Objective: Will you reproduce the material, starting at the line that contains "locality: Between Euston and Gol Gol" and continuing through the last line of the material?

Saved data entries:

◆ ◆ ◆ ◆ ◆

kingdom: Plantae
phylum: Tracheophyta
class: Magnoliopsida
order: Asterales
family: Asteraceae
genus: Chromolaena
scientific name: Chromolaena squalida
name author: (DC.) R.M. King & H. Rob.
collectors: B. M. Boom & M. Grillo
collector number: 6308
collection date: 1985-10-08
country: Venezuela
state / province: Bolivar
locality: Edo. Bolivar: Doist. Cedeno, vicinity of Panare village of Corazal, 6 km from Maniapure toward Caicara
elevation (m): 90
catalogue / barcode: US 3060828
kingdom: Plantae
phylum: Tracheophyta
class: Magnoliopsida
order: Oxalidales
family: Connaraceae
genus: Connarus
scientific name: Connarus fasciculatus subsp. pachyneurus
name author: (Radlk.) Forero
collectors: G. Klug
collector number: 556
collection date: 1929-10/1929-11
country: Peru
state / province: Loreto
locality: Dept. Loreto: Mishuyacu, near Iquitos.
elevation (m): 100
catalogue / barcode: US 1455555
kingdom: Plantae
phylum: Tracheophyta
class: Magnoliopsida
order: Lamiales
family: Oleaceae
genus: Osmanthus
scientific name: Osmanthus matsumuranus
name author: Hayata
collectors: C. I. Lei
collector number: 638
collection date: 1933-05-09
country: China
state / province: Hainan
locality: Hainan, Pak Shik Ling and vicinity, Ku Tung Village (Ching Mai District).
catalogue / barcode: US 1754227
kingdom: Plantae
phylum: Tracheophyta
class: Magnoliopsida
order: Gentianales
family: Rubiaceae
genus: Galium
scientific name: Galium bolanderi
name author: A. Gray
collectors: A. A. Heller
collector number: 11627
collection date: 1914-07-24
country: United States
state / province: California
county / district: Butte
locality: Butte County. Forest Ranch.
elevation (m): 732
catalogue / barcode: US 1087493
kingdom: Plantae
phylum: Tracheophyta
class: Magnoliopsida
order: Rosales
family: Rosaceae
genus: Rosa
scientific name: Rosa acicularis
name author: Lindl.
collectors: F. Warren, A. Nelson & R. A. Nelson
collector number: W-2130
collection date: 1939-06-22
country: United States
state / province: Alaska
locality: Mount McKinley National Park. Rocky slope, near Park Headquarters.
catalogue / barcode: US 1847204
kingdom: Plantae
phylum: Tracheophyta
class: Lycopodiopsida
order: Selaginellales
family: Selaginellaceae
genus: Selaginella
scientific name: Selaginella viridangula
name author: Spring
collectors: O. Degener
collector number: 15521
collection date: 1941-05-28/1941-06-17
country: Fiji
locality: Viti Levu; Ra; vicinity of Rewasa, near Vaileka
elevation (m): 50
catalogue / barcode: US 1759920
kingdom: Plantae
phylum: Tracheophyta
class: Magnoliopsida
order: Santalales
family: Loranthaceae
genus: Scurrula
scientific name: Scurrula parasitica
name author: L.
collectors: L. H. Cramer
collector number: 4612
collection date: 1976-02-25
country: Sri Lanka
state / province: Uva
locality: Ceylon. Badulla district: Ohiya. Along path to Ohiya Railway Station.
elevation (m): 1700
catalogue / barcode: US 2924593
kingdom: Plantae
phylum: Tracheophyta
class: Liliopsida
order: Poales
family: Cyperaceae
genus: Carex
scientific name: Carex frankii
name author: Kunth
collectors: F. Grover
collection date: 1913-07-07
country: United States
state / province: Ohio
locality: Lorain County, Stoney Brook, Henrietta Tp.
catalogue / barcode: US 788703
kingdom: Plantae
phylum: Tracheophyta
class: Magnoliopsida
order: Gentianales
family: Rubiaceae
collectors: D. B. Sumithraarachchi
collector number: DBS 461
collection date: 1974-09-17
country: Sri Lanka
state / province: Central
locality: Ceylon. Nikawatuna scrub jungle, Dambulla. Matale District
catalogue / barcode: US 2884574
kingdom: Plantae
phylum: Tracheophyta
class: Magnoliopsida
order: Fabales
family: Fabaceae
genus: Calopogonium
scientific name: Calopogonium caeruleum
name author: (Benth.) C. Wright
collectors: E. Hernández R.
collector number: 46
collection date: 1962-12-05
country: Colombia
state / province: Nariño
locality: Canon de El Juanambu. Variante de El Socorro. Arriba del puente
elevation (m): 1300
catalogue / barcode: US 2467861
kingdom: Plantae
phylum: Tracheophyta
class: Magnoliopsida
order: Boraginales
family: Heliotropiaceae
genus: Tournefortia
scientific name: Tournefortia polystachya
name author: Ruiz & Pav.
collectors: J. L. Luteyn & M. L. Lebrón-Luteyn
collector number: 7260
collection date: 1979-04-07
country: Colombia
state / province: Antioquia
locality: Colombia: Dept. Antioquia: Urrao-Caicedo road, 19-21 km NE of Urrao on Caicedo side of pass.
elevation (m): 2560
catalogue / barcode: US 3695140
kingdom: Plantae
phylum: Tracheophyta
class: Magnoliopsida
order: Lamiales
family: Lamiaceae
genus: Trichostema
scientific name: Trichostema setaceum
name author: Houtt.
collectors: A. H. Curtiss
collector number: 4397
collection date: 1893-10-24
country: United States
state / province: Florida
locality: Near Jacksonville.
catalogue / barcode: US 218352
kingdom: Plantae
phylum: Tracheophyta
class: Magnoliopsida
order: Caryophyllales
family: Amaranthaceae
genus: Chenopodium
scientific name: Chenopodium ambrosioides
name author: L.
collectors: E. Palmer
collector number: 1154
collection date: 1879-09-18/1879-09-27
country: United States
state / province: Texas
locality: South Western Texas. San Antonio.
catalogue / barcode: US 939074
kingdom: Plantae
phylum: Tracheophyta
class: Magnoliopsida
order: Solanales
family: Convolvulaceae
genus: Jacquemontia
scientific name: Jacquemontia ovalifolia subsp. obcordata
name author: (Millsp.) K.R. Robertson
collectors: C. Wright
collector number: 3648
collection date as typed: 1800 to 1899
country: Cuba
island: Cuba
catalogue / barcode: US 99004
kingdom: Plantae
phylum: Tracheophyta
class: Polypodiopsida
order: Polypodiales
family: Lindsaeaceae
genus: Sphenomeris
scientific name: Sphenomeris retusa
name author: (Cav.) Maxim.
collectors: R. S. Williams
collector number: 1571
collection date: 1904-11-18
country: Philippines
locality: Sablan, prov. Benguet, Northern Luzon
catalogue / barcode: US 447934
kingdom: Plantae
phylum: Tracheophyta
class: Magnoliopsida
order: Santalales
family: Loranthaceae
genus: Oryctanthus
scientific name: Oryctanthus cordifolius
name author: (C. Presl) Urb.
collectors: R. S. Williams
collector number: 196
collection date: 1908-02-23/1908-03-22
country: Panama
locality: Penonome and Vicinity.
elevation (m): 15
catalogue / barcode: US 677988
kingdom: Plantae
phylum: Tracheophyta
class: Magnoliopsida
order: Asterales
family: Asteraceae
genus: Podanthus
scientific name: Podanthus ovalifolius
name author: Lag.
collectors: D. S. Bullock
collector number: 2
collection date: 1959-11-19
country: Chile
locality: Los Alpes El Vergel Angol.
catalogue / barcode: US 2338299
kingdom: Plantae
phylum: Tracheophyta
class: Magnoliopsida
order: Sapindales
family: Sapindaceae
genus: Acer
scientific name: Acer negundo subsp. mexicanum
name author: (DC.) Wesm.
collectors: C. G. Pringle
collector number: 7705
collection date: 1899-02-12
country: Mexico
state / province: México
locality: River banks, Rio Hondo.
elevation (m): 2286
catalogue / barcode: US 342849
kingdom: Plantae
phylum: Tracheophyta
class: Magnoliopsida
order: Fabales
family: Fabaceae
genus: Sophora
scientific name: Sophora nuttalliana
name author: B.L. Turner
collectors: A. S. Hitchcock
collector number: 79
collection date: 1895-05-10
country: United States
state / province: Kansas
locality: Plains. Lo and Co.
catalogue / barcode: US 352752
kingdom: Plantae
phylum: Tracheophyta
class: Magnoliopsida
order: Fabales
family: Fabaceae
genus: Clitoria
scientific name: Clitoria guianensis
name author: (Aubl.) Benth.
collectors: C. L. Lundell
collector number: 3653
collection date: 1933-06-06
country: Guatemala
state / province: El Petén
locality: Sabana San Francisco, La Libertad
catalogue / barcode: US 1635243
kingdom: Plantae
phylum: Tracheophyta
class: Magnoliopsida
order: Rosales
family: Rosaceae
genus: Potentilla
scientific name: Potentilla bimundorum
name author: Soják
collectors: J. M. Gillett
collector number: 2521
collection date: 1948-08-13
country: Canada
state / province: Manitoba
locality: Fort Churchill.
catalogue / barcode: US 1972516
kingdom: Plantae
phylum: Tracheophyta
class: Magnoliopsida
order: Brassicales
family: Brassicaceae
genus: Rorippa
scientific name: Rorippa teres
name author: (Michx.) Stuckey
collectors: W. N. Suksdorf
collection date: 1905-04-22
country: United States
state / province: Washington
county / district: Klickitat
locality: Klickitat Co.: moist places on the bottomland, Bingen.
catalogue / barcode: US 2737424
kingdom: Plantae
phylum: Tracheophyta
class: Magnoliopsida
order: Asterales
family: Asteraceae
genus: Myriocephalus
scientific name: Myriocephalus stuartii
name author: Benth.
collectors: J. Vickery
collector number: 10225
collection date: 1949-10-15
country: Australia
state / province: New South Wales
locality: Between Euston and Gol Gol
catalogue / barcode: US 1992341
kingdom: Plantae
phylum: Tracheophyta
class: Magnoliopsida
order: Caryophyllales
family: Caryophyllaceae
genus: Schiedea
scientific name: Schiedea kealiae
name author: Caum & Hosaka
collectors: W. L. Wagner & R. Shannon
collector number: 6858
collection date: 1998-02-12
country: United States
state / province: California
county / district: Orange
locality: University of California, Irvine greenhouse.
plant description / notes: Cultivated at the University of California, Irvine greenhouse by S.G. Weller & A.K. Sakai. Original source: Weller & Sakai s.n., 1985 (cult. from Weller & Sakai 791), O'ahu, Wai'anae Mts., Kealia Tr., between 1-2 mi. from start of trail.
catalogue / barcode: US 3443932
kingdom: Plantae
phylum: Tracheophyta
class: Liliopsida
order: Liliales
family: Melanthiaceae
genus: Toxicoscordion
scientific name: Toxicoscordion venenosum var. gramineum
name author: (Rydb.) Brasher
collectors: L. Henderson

◆ ◆ ◆ ◆ ◆

Response:
locality: Between Euston and Gol Gol
catalogue / barcode: US 1992341
kingdom: Plantae
phylum: Tracheophyta
class: Magnoliopsida
order: Caryophyllales
family: Caryophyllaceae
genus: Schiedea
scientific name: Schiedea kealiae
name author: Caum & Hosaka
collectors: W. L. Wagner & R. Shannon
collector number: 6858
collection date: 1998-02-12
country: United States
state / province: California
county / district: Orange
locality: University of California, Irvine greenhouse.
plant description / notes: Cultivated at the University of California, Irvine greenhouse by S.G. Weller & A.K. Sakai. Original source: Weller & Sakai s.n., 1985 (cult. from Weller & Sakai 791), O'ahu, Wai'anae Mts., Kealia Tr., between 1-2 mi. from start of trail.
catalogue / barcode: US 3443932
kingdom: Plantae
phylum: Tracheophyta
class: Liliopsida
order: Liliales
family: Melanthiaceae
genus: Toxicoscordion
scientific name: Toxicoscordion venenosum var. gramineum
name author: (Rydb.) Brasher
collectors: L. Henderson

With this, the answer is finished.